EXTRACTED MATERIAL:

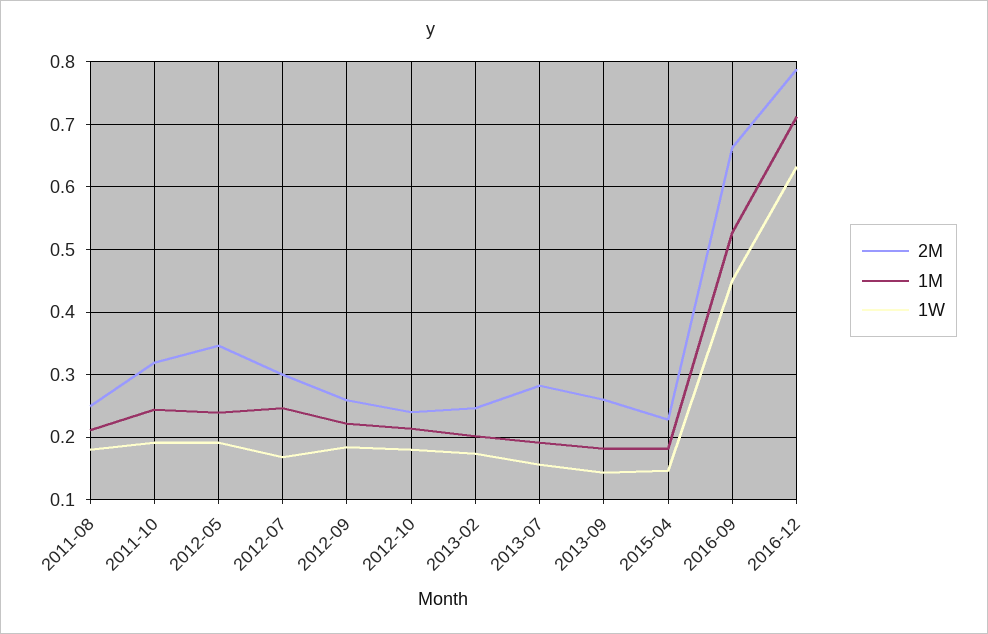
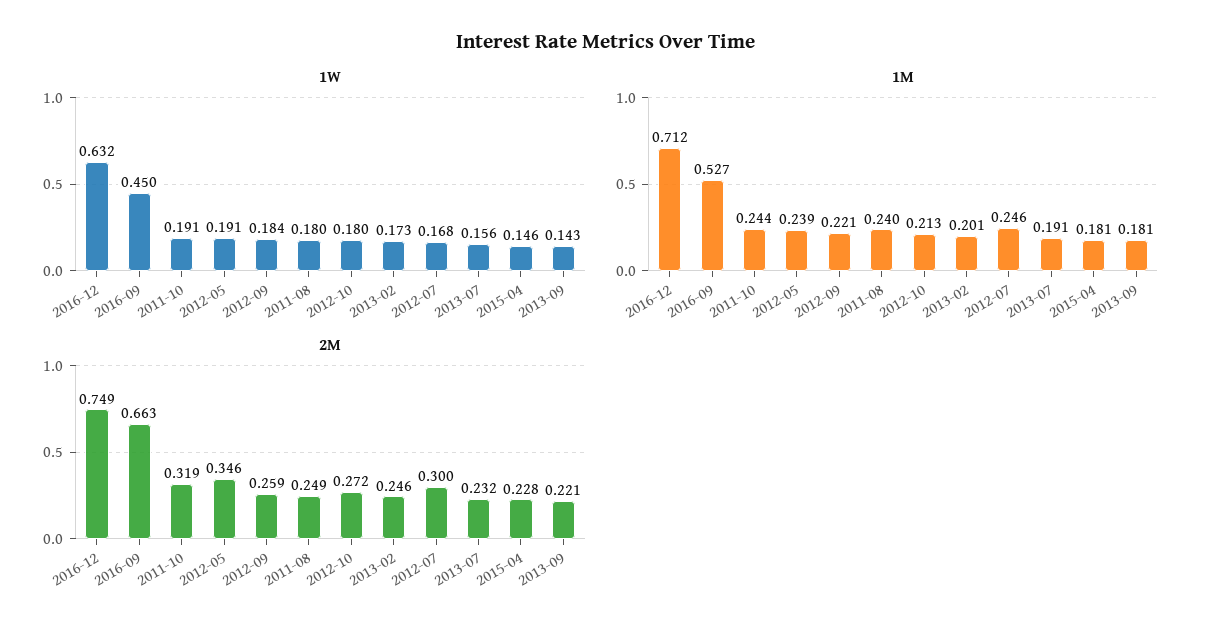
1M, 2011-08: 0.21 -> 0.24
2M, 2012-10: 0.24 -> 0.272
2M, 2013-07: 0.28 -> 0.232
2M, 2013-09: 0.26 -> 0.221
2M, 2016-12: 0.79 -> 0.749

PROBLEM DETAILS:
Everything in the listing should be repeated exactly except the pictures.

TASK OUTPUT:
1M, 2011-08: 0.21 -> 0.24
2M, 2012-10: 0.24 -> 0.272
2M, 2013-07: 0.28 -> 0.232
2M, 2013-09: 0.26 -> 0.221
2M, 2016-12: 0.79 -> 0.749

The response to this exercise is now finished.